Text:

Portrayed in a legendary painting by Renoir, Luncheon of the Boating Party, these kindred souls are re-united in an outstanding exhibit at the Phillips Collection in Washington D.C.

Renoir and Friends at the Phillips displays over forty Impressionist paintings, a rare bronze sculpture by Renoir and vintage photos from the late 1870's and 1880's. These works are grouped around Renoir's Luncheon of the Boating Party to document a key moment in the story of Impressionism.

"Heroism" is not too strong a word for the cultural achievements of Renoir and his talented friends. And like Hercules, these heroes of "everyday life" had occasionally to rest from their labors. 



Ed Voves, Photo (2017), Renoir's Luncheon of the Boating Party (detail), 1880–81.

When they took a break, the Impressionists and their colleagues went to the Maisson Fournaise. This suburban restaurant became a legendary "hangout" like the Café Guerbois, in the heart of Paris, had been during the early days of  Impressionism.

The Maisson Fournaise was located in Chatou, about fourteen kilometers to the west of Paris. The restaurant overlooked the River Seine. For rowing and sailing enthusiasts like Gustave Caillebotte (1848-1894), it was the perfect spot to dock the boat for lunch, a round of drinks and the latest gossip. 



Gustave Caillebotte, A Man Docking His Skiff, 1878

Renoir favored the Maisson Fournaise, too, so much so that he painted the convivial meals he enjoyed there with his friends. His picture, Luncheon of the Boating Party, is among  the greatest of all Impressionist works of art.

Painted over an extended period of time, 1880 to 1881, Luncheon is not an "all in one-sitting" Impressionist work. It is a masterpiece in the Old Master sense, recalling art by Rubens and Watteau. It is a labor of love, created at the high point of the Impressionist movement, which in five years would cease to be a united front as the member artists went their separate ways.

Data:

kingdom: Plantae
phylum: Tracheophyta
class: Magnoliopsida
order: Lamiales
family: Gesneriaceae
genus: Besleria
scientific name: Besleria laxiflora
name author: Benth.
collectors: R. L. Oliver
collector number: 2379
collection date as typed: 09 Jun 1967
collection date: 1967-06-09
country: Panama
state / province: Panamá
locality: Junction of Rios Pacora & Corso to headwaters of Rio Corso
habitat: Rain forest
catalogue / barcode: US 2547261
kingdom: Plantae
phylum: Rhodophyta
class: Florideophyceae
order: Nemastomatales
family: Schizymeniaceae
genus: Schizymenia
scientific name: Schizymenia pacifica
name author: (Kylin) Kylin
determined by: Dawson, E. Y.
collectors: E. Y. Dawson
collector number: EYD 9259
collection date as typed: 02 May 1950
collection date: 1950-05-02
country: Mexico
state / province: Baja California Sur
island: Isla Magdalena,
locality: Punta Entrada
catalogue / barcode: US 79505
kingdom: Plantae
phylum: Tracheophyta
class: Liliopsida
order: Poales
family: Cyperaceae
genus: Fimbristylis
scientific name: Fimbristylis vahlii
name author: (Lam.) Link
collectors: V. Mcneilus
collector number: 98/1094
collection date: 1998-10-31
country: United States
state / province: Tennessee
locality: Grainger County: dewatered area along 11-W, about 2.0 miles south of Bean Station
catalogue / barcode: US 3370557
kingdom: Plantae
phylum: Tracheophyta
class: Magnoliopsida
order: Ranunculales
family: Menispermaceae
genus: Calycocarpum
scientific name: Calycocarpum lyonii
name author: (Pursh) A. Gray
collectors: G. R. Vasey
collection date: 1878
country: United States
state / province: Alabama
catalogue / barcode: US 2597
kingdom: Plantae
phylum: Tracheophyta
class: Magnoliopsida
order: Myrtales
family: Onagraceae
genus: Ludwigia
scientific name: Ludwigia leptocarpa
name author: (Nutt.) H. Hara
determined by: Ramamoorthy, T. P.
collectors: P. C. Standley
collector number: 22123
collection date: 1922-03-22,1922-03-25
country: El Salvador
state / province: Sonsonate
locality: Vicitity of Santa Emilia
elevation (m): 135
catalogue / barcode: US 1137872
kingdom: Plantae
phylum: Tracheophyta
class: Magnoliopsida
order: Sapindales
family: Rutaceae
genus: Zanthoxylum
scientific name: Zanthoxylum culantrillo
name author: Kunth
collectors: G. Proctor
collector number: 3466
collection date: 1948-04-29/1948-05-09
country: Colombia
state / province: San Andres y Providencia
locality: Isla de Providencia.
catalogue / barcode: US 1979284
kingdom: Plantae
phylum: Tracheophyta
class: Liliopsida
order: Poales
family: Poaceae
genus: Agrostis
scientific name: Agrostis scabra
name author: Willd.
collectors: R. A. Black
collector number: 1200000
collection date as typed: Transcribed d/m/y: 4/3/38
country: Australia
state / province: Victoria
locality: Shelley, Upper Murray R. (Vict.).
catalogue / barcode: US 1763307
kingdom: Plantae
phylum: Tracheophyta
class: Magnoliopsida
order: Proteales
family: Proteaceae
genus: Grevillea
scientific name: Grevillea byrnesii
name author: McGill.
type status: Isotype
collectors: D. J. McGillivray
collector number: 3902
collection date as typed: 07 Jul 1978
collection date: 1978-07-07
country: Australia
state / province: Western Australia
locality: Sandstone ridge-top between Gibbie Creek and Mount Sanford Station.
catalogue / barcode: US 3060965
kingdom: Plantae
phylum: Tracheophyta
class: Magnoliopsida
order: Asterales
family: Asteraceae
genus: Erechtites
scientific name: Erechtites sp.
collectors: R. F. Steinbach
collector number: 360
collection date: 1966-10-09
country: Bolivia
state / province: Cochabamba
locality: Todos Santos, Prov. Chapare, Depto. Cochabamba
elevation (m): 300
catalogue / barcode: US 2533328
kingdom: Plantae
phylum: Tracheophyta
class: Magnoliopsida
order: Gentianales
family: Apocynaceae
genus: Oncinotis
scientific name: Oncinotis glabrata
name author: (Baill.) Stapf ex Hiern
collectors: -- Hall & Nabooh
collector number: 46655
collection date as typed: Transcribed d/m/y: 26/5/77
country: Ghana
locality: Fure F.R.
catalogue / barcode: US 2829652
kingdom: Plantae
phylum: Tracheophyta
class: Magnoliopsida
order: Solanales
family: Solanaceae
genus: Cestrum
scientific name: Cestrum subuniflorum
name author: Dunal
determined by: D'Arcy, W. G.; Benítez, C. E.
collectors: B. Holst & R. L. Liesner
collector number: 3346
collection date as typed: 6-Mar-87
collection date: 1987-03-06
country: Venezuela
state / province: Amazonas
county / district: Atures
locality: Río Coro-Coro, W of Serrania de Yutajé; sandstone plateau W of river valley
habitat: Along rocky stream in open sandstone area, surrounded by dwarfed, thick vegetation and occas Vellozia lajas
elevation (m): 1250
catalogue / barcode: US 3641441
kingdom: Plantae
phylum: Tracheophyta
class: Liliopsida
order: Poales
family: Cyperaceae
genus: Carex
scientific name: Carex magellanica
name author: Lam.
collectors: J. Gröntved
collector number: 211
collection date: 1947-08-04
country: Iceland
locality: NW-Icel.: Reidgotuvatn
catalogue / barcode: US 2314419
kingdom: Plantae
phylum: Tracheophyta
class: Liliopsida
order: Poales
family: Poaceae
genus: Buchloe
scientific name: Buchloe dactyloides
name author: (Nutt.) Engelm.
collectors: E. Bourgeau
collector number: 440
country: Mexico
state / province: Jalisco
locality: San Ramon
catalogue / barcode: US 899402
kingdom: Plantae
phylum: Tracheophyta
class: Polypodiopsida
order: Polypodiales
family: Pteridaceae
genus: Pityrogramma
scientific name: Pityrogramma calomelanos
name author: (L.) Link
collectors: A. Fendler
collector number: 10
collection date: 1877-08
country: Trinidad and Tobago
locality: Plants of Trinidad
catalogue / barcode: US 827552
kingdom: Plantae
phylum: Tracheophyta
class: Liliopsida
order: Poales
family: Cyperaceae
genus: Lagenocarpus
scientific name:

Exercise requirements:
Pick up the text on Renoir's Luncheon of the Boating Party and continue it from its last sentence. None of the lines are needed here.

Output for this exercise:
Luncheon of the Boating Party was recognized as a masterpiece right from the start. Its first owner was Paul Durand-Ruel (1831-1922), the principal art dealer for the Impressionists. It was only sold after Durand-Ruel's death. Luncheon entered the collection of Duncan Phillips (1886-1966), the art enthusiast who opened America's first museum of modern art, the Phillips Collection in Washington D.C.



Pierre-Auguste Renoir, Luncheon of the Boating Party, 1880–81

Phillips first saw Luncheon of the Boating Party in 1911 in Durand-Ruel's gallery. He was so moved that he wrote an essay praising the way that Renoir had conveyed "life's vivacity" in this memorable painting. When the opportunity appeared to purchase Renoir's magnum opus, Phillips paid Durand-Ruel's heirs the astronomical sum of $125,000. 

That was in 1923. Eighteen months earlier, in 1921, Duncan Phillips had opened a small museum at his home, in Washington D.C. Phillips' museum was created to honor his beloved father and brother who had died during the Spanish Influenza epidemic of 1918.

Phillips' museum was a "heroic" endeavor worthy of Baudelaire's theme. Phillips aimed to create a collection representing the best in modern art. Of the 237 paintings at the museum's founding, 87 were works by masters of American impressionism, including Childe Hassam, John Henry Twatchman and Julian Alden Weir. 

Acquiring Luncheon of the Boating Party was quite a coup by Phillips, enabling art lovers in the U.S. to contrast the works of American Impressionism with one of the signature paintings of the great Renoir.

For all his enthusiasm for Luncheon of the Boating Party, Duncan Phillips did not amass a collection favoring Impressionism, as did his rival, Dr. Albert Barnes. Phillips, in fact, ceased purchasing Impressionist works, except occasionally. After he bought Luncheon of the Boating Party in 1923. Phillips emphasized works by contemporary artists, especially Americans like Arthur Dove, John Marin and Georgia O'Keeffe.

Renoir and Friends at the Phillips is thus a perfect opportunity to investigate the birth of Impressionism in contrast with the subsequent development of Modernism. Almost all of the works in the exhibit (other than Luncheon) come from other museums, including the Musée d'Orsay and the Art Institute of Chicago, and private collections. One has only to move to nearby galleries at the Phillips to trace the cultural impact of Impressionism.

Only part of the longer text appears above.